→ WHAT TO DO
How many of the lines below hold the string "para"? Say only the number.

Segment Open

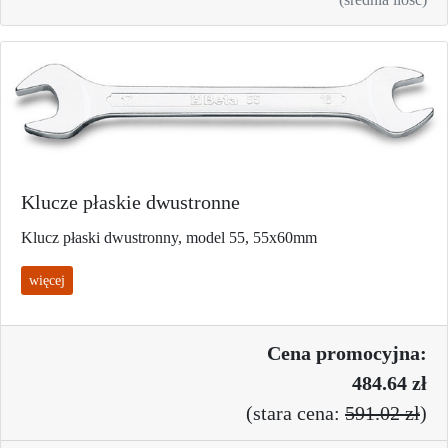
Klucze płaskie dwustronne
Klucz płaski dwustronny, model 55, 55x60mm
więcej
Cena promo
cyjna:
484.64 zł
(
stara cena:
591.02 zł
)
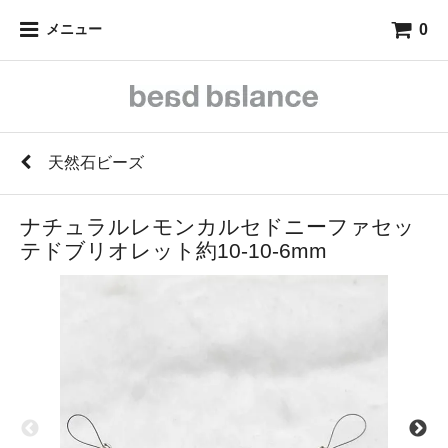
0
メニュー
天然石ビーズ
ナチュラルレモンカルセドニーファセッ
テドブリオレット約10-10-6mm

Segment Closed
Segment Open

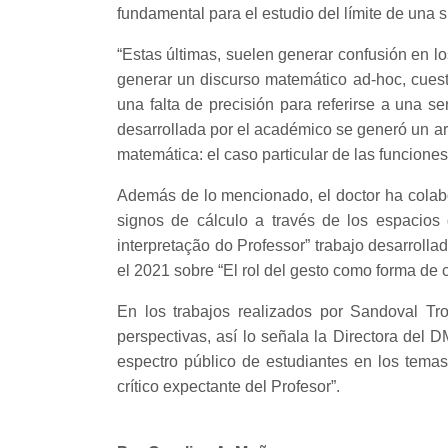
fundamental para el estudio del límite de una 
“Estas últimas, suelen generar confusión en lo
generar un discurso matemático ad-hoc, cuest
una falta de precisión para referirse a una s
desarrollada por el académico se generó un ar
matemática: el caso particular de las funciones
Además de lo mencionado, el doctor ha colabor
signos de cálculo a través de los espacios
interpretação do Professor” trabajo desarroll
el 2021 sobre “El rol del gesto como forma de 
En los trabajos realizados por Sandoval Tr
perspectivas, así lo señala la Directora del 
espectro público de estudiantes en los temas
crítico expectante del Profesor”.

Segment Closed

→ FINAL ANSWER
2